Opened 14 years ago
Closed 13 years ago
#9305 closed defect (fixed)
VBox modules randomly cause kernel panic on computer shutdown -> fixed as of 28-Jul 2011
Reported by: | Artem S. Tashkinov | Owned by: | |
---|---|---|---|
Component: | other | Version: | VirtualBox 4.1.0 |
Keywords: | Cc: | ||
Guest type: | other | Host type: | Linux |
Description
!!Assertion Failed!! Expression idCpu == RTMpCpuId() Location : /tmp/vbox.0/r0drv/linux/mpnotification-r0drv-linux.c(85) rtMpNotificationLinuxOnCurrentCpu int3: 0000 #1 PREEMPT SMP
The rest of it is in the attached screenshot.
Attachments (6)
Change History (31)
by , 14 years ago
comment:1 by , 14 years ago
!!Assertion Failed!! Expression idCpu == RTMpCpuId() Location : /tmp/vbox.0/r0drv/linux/mpnotification-r0drv-linux.c(85) rtMpNotificationLinuxOnCurrentCpu int3: 0000 [#1] PREEMPT SMP The rest of it is in the attached screenshot.
I'm running Linux 3.0 i686 vanilla kernel. I observed the same problems on Linux kernel 2.6.39. I don't remember experiencing such problems with VirtualBox 4.0.x, so this issue is probably new to VirtualBox 4.1.x.

> Listed records:
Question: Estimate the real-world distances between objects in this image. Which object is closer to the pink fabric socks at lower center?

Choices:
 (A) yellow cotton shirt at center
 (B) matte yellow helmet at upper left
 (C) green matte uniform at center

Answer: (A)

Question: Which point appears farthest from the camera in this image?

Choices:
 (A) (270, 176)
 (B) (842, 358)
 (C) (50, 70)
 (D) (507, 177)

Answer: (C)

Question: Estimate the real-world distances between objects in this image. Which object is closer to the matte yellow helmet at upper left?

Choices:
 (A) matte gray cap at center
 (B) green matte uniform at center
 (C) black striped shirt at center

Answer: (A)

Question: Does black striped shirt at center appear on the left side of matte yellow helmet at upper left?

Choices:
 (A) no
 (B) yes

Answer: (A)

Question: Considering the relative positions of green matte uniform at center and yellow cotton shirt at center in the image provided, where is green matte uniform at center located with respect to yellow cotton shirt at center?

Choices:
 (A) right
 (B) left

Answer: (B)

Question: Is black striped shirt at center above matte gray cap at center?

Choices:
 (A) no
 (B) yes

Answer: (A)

> Directions:
• 1. Which versions of VirtualBox or the Linux kernel does the bug report mention? List each one.
• 2. Rewrite the paragraph of the bug report that begins "I'm running Linux 3.0" as a short bulleted list, keeping its main facts.
• 3. According to the bug report, as of what date was the kernel panic fixed?

> Solutions below:
• 1.
- VirtualBox 4.1.0
- Linux 3.0 (i686 vanilla kernel)
- Linux kernel 2.6.39
- VirtualBox 4.0.x
- VirtualBox 4.1.x

• 2.
- Running the vanilla Linux 3.0 i686 kernel
- The same problems appeared on Linux kernel 2.6.39
- No recollection of these problems with VirtualBox 4.0.x
- The issue is probably new to VirtualBox 4.1.x

• 3. 28-Jul 2011